Revenue and pricing
The Australian Energy Regulator (AER) sets the revenues and prices for the distribution network services provided by Essential Energy, in accordance with the National Electricity Rules (NER).
2024-29 Regulatory Proposal
The AER approved Essential Energy’s 2024–29 revenue requirements on 30 April 2024 in response to our Regulatory Proposal and Tariff Structure Statement (TSS). Our Regulatory Proposal outlines how we will operate and maintain our network, along with proposed capital investments and associated costs, over the five years from 1 July 2024.
The Regulatory Proposal was informed by extensive consultation with more than 400 customers and stakeholders, via multiple engagement events across our network area.
Over the next five years we will keep our customers and stakeholders informed about how we are tracking on implementing the plans in the Proposal that they supported.
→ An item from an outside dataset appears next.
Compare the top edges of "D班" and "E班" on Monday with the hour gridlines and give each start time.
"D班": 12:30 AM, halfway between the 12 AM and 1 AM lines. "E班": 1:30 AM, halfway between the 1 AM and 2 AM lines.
We will focus on building the network for the future to further enable increasing levels of Consumer Energy Resources (CER), such as rooftop solar. We will also enhance network and community resilience to support the economic growth of the 1,500 regional, rural and remote communities we serve. This includes initiatives such as installing composite poles, introducing a portable community hub, portable streetlights and Stand Alone Power Systems (SAPS) for use during significant weather and network events. See ‘Resilience’ for more information.
The AER decision will allow Essential Energy to recover $6,309.9 million from customers over the 2024–29 period and considers the revenue impact of external factors, including increases to interest rates and inflation.
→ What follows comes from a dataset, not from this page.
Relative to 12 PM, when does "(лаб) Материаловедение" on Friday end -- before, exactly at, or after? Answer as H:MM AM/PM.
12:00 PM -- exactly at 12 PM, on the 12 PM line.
Assuming no other changes, the AER estimated this revenue allowance will result in an average increase to the distribution network component of electricity bills for our customers of $39 per year for typical residential customers and $83 per year for typical small business customers, over the next five years.
2024-25 price increase
Total network charges, which Essential Energy passes to electricity retailers who recover these costs from customers through electricity bills, include:
- Essential Energy’s distribution network charges – revenue Essential Energy is approved to recover from customers. From July 2024 this includes charges related to legacy meters (see Smart meters)
- Transmission network charges – which we pass through from transmission network businesses
- Levies from government programs – including for the NSW Government Climate Change Fund, NSW Electricity Infrastructure Roadmap, and the Queensland Solar Scheme.
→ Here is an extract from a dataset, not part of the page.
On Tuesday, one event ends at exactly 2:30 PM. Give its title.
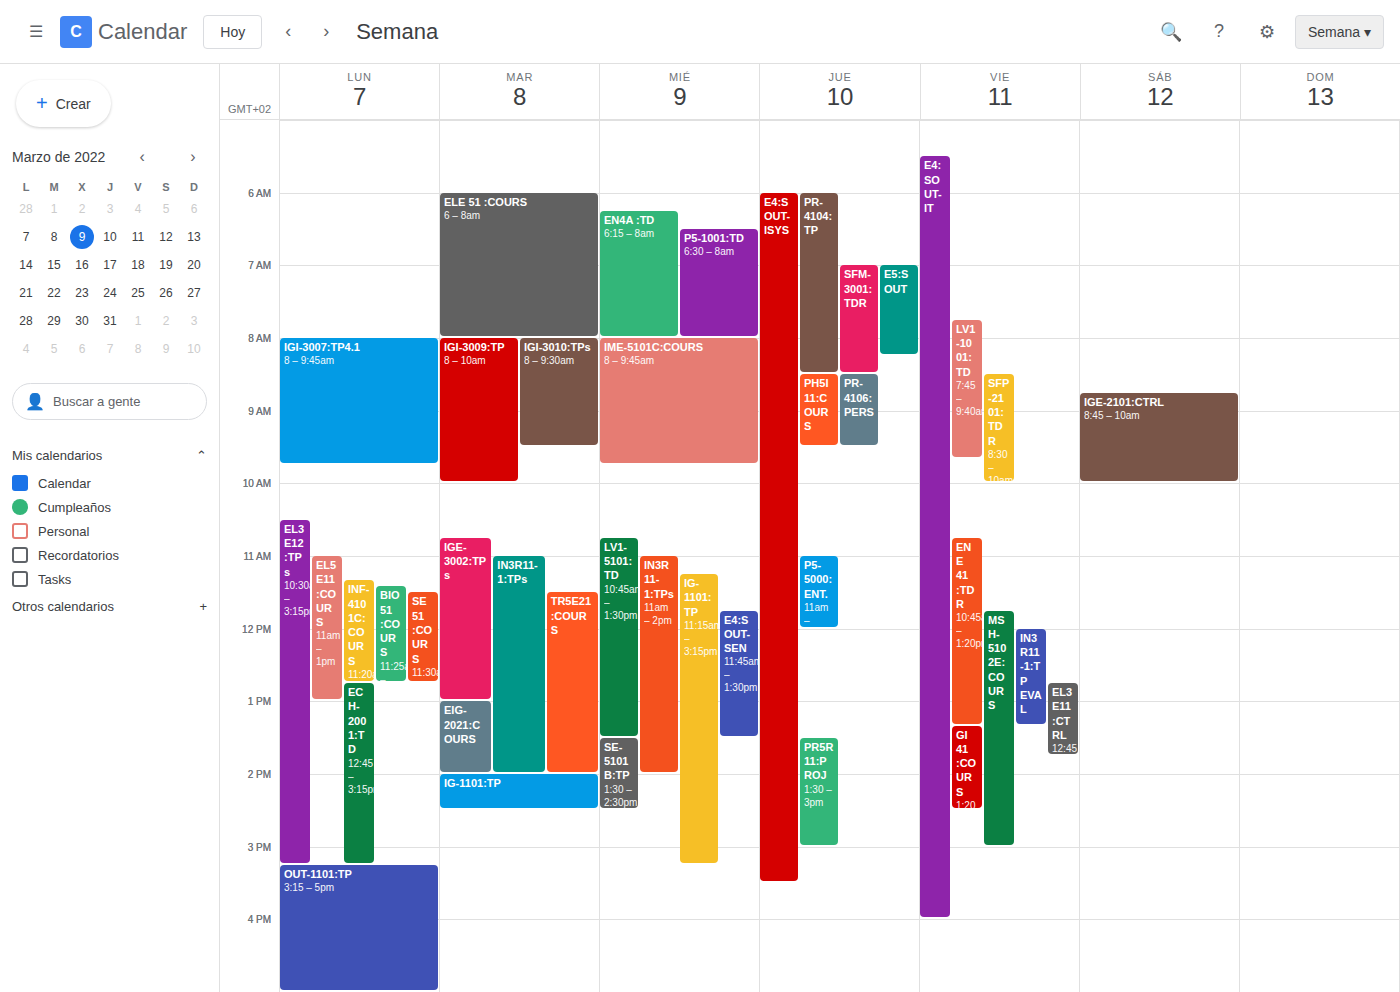
"IG-1101:TP"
Retailers choose how they bundle the costs of these components into customers’ electricity bills.
Essential Energy’s proposed price increases for 2024–25 were approved by the AER and took effect on 1 July 2024. The increases incorporate the total network charges listed above.
If passed on in full by retailers, compared to 2023-24, customers’ annual network electricity bills (Essential Energy’s distribution network component plus transmission network charges and government levies) will increase by an average of:
- $113 or 12.7 per cent for residential customers
- $213 or 7.7 per cent for small business customers.
We encourage customers to speak to their retailer if they need help with paying their electricity bills following the increase, and to shop around for the best deal.
Two-way tariffs
We introduced two-way pricing tariff structures from 1 July 2024 to encourage customers who generate energy behind the meter (such as from solar panels and batteries) to export into the network when it is most needed.
For the first year this will only apply to our new storage and hybrid tariffs.
Approved by the AER as part of our TSS, two-way tariff structures encourage those generating their own electricity to use it themselves before exporting into the network. It does this by offering a rebate if exports occur during the evening peak time of 5pm to 8pm on the low voltage network, and applying a charge to exports above a free basic export level from 10am to 3pm, when consumption is lower. These export pricing arrangements will be transitioned in for residential and small business customers from 1 July 2025.
With more than 32 per cent of our customers having solar panels, the two-way tariff structure is designed so that only customers who export electricity fund the network upgrades necessary to support this two-way flow of electricity. Funds received will be used to offset export rebates to customers and supplement the costs of upgrading the network.